## WHAT TO WORK ON
a - Answer these questions from the reading passage below, one line each:
(i) How many years did the writer work in City Hall?
(ii) Over what span of time has the writer gone through stages of grief for the city?
(iii) What word does the writer use for the relationship with the country now?
b - Carry the piece on Boris Johnson and life in London forward from its last sentence, before the listing starts.

## READING PASSAGE
• • • •
I spent seven years working in City Hall while Boris Johnson was mayor of London. He was not a terrible mayor, but he is a truly dreadful prime minister. His elevation along with his inner circle (many of whom were in City Hall including his chief of staff, director of policy and minister for crime and policing) has filled me with a despair so profound it’s almost indescribable. Whatever the problems this country has, Johnson is unequivocally not the solution to them.
I have been through various stages of grief over the last three years for this city, and its people who have been so good to me and my family: denial, anger, bargaining, depression and finally acceptance. To be constantly bombarded with hostile messages about how people like me are not welcome and are a problem to be dealt with (while we staff their NHS, build their homes or teach their kids) is mentally exhausting.
It took a while, but I am no longer emotionally invested in this country - it is a purely transactional relationship now; how could it be anything else? We have watched our rights and our lives be used as political chips to be bargained with by the self-serving people that pass for the political class in this country.
• • • •
## DATASET EXCERPT
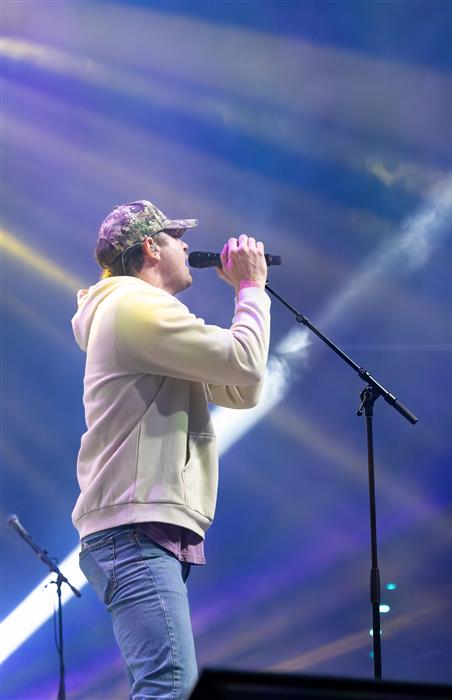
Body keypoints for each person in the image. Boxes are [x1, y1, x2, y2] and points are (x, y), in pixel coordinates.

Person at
• • • •
## OUTPUTS IN ORDER
a -
(i) Seven years.
(ii) The last three years.
(iii) Transactional.

b -
We have three kids who have only known London as their home. Overnight, we all became second class citizens. My seven-year-old daughter asked me recently why the Brexit people don’t like us and want us to leave. How do I answer that? We can’t and won’t stay where we are not considered equal or valued for our net contribution to British social and economic life; certainly not when we have a choice.
So, for now we have front row seats to what is surely the greatest act of national self harm that a functioning, stable democracy has ever inflicted upon itself. The impact on Ireland and relations between the two countries and their people remains to be seen, but I am not overly hopeful.
It is the end of a once mighty empire, and it is brutal to watch.